**Exercise text**:
[Start of section]

Dr. Anil Kapoor is currently Professor of Surgery (Urology & Oncology) at McMaster University/ St. Joseph’s Hospital in Hamilton, Ontario, Canada.  He obtained his MD from Dalhousie University. He is a Fellow of the Royal College of Physicians and Surgeons of Canada and a Diplomate of American Board of Urology. He is certified by the American Society of Transplant Surgeons, having obtained post-graduate training from the Cleveland Clinic Foundation in Renal Transplantation, Reno-Vascular surgery, and GU Oncology.

Dr. Kapoor is current Director of the Urologic Cancer Centre for Research & Innovation (UCCRI) at St. Joseph’s Hamilton, Head of the Genito-Urinary Oncology program at the Juravinski Cancer Centre, Co-Chair of the NCIC Kidney Cancer Disease Group, and Chair of the Kidney Cancer Research Network of Canada (KCRNC). He is a member of the Board of Directors of Kidney Cancer Canada (KCC). He has published over 300 peer-reviewed papers, 12 book chapters and over 200 abstracts in the fields of genito-urinary oncology (prostate cancer and kidney cancer), kidney transplantation, and urologic laparoscopy. He is current Head of the Clinical Trials Group at the McMaster Institute of Urology (MIU) and established the Kidney Cancer Centre at McMaster University in 2009.

Wassim Kassouf

Dr Wassim Kassouf completed a fellowship in urologic oncology at M. D. Anderson Cancer Center in Houston, Texas following medical school and urology residency at McGill University.  Dr. Kassouf’s clinical practice focuses on all aspects of urologic oncology (including bladder, prostate, renal, testes, and penile cancer) whereas his clinical and translational research program focuses on refining organ preservation approaches in bladder cancer. He is a tenured Professor in the Division of Urology and past Vice-Chair of academic affairs, for the Department of Surgery at McGill University.  He has also served as urology program director for 6 years and was a member of the Royal College Examination board committee.

He has led several national guidelines for optimizing quality of care in urologic cancer management and has published over 370 peer-review manuscripts and book chapters. His research supported by independent peer-reviewed grant funding from the US Dept of Defense, Canadian Institutes of Health Research, and Cancer Research Society. He is bladder cancer section editor for CUAJ and has served as associate editor for BMC Urology, and is/has been on the editorial board of Urology, Clinical Cancer Investigation Journal, and International Brazilian Journal of Urology. He is a cofounder of Bladder Cancer Canada, GU co-chair of the Canadian Clinical Trials Group, and an executive member of the NIH Genitourinary steering committee Bladder Cancer Task Force. Dr Kassouf is a graduate of the AUA Leadership Program and received several prestigious awards including the American Urological Association Young Urologist of the Year, AUA Research Scholar Award, Quebec FRQS Distinguished Research Scholar Award, Bladder Cancer Canada Medical Leadership Award, and the Everett C. Reid Teaching Excellence Award.

[End of section]

**Assigned task**:
In the physician profiles:
(a) Where did Dr. Kapoor obtain his MD?
(b) In what year did Dr. Kapoor establish the Kidney Cancer Centre at McMaster University?
(c) For how many years did Dr. Kassouf serve as urology program director?

(Items from a dataset)

[Start of section]

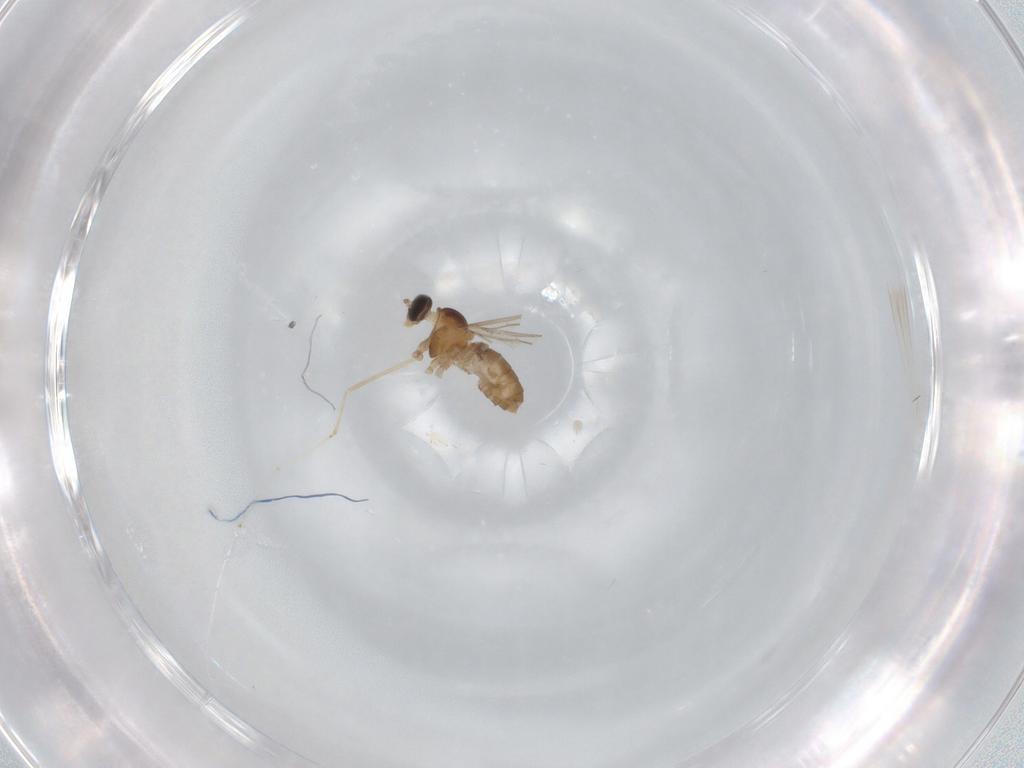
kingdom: Animalia
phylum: Arthropoda
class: Insecta
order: Diptera
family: Cecidomyiidae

[End of section]

**Answer box**:
(a) Dalhousie University
(b) 2009
(c) 6 years